La grève de Matamoros à la croisée des chemins alors que le gouvernement mexicain prend des prépare la répression

Samedi, l’Administration mexicaine d’Andrés Manuel López Obrador (AMLO) et son Mouvement national de régénération (Morena) ont ordonné aux responsables de l’État, de la ville et des syndicats de mettre fin à la grève de dizaines de milliers de travailleurs dans environ 40 ateliers de misère de la capitale américaine et européenne à Matamoros, ville frontière.

Après que le sous-secrétaire au Travail du gouvernement n’ait pas réussi vendredi à forcer les travailleurs à mettre fin à la grève par des menaces de «conséquences inattendues», l’Administration López Obrador a envoyé samedi des ordres au sénateur Ricardo Monreal Àvila de Morena, qui dirige le Comité sénatorial de coordination politique (Jucopo), afin que la police du Tamaulipas utilise la violence pour casser le piquet de grève et rouvrir les portes de l’usine.

La rébellion a commencé par des grèves sauvages de masse le 12 janvier au mépris des syndicats et des autorités gouvernementales. À l’époque, les travailleurs et travailleuses élisaient des comités de grève de la base pour exiger une augmentation salariale importante et une prime promise. Alors qu’elle entre dans sa troisième semaine, la grève des travailleurs des maquiladora a atteint un tournant décisif.

Un rassemblement de masse sur la place centrale de Matamoros le 16 janvier.

Des dizaines de milliers de travailleurs dans le monde entier suivent attentivement la couverture sur le World Socialist Web Site. Dans le contexte de résurgence des luttes ouvrières au niveau international, ce qui est inacceptable pour les classes dirigeantes mexicaine, américaine et internationales est que les travailleurs de Matamoros donnent l’exemple de la lutte de classe. Le black-out complet de la grève pendant deux semaines par les médias internationaux reflète indubitablement ces craintes.

Le gouvernement mexicain menace de recourir à la force, notamment en déployant des patrouilles de soldats de la Marine le long des parcs industriels, tandis que les entreprises continuent d’annoncer de nouvelles fermetures d’usines et des licenciements massifs.

Alors que les grèves sauvages se multiplient rapidement – par le biais d’appels de classe parmi les travailleurs de la ville et d’ailleurs – l’élite politique a envoyé l’avocate des relations sociales Susana Prieto, qui milite pour Morena dans sa ville natale de Ciudad Juárez, pour faire avorter l’initiative indépendante des travailleurs et canaliser les troubles derrière les appels futiles à López Obrador et la même bureaucratie syndicale.

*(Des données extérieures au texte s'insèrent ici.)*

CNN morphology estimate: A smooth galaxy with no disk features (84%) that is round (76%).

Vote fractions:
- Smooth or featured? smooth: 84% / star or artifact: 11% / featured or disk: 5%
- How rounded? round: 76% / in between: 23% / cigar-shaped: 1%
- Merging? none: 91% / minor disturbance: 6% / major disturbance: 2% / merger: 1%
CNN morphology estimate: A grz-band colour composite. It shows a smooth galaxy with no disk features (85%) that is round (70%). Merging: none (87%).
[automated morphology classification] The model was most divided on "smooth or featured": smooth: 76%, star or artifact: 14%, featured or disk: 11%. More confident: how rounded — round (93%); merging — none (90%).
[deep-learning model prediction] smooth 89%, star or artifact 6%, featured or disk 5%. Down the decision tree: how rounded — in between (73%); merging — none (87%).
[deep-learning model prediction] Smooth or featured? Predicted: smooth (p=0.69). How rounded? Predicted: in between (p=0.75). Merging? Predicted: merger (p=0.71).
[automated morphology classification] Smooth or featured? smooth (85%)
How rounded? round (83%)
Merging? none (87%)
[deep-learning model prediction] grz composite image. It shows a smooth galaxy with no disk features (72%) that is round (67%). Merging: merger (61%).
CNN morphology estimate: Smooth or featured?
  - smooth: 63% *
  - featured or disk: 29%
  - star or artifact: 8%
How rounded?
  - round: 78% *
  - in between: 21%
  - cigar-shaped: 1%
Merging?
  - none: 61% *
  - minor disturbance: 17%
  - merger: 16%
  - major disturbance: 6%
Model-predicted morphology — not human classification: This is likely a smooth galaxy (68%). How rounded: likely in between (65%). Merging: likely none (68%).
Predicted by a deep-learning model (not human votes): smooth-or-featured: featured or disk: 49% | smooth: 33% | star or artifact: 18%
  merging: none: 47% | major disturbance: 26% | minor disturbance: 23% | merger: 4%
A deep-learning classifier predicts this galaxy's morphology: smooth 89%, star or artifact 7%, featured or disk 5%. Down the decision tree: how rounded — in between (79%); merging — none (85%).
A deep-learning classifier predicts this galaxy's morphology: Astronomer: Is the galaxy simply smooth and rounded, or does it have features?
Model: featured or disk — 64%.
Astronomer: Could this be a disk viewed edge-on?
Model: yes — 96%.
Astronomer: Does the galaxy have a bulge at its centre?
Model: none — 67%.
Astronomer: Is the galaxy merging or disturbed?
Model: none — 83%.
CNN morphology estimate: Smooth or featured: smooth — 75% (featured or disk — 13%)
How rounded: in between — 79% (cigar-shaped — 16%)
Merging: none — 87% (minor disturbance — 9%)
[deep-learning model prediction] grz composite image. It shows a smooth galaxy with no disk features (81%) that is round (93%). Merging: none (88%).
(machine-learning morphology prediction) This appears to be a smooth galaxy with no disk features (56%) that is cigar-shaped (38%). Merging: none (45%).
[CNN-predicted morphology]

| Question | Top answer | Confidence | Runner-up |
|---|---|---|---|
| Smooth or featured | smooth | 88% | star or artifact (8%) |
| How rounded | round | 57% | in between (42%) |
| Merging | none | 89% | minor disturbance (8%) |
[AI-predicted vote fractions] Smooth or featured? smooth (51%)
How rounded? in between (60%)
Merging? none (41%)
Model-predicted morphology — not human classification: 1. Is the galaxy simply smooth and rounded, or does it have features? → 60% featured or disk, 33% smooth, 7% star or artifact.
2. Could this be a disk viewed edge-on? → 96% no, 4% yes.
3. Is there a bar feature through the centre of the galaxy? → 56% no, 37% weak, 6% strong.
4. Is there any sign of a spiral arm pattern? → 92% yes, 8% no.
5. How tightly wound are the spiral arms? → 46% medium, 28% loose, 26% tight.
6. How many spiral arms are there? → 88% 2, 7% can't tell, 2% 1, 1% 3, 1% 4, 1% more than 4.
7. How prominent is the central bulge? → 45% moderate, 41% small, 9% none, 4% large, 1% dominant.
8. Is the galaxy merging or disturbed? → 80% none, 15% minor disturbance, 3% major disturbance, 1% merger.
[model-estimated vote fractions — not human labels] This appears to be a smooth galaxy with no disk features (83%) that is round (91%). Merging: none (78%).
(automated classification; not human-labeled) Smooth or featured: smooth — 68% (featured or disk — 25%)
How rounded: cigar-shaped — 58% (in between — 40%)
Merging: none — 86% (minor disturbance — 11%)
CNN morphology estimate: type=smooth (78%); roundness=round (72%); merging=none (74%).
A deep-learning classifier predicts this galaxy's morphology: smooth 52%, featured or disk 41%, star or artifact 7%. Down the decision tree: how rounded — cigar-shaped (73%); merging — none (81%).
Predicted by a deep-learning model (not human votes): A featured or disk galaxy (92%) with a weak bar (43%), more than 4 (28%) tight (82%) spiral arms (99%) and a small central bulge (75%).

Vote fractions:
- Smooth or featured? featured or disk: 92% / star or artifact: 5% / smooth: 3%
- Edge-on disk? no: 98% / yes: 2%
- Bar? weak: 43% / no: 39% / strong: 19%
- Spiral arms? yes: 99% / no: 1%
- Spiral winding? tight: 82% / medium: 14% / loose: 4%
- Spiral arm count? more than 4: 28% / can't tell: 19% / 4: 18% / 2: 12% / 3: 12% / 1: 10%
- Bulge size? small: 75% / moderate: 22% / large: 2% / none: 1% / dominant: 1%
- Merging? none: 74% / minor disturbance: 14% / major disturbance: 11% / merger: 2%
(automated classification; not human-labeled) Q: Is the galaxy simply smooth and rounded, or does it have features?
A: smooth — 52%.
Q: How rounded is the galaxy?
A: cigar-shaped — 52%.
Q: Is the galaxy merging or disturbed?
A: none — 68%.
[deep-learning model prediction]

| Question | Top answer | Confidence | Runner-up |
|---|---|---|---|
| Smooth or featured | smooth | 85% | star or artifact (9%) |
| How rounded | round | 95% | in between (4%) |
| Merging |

Dimanche matin, cependant, une vidéo a été largement diffusée en ligne montrant Villafuerte et l’envoyé de la Confédération nationale des travailleurs mexicains (CTM) donnant ouvertement les ordres du gouvernement fédéral et le sénateur Monreal disant à Prieto sur haut-parleur que la grève devait être brisée «pour que l’économie de l’État et la municipalité ne s’effondrent pas», tout en reconnaissant que la commande venait directement de López Obrador.

Les travailleurs ont réagi avec colère contre l’Administration Morena et lancent de nouveaux appels pour écarter le syndicat de la lutte. Il y a aussi un scepticisme croissant à l’égard du rôle joué par Prieto.

Travailleurs chez Edemsa

À cette croisée de chemins, les travailleurs en contact avec le Bulletin des travailleurs de l’automobile du WSWS appellent leurs collègues à tirer la conclusion cruciale que les appels continus aux syndicats et à López Obrador (comme le suggère Prieto) finiront en catastrophe. En revanche, les travailleurs disent clairement qu’ils font appel aux autres ouvriers en Mexique et à l’échelle internationale.

Un employé de Matamoros du conglomérat américain Tyco International a déclaré: «Je suis en colère contre ce qui se passe et contre le syndicat CTM. Le gouvernement fédéral m’a déçu. Ils veulent nous casser. Ce que j’en déduis, c’est que nous devons continuer à tenir bon.»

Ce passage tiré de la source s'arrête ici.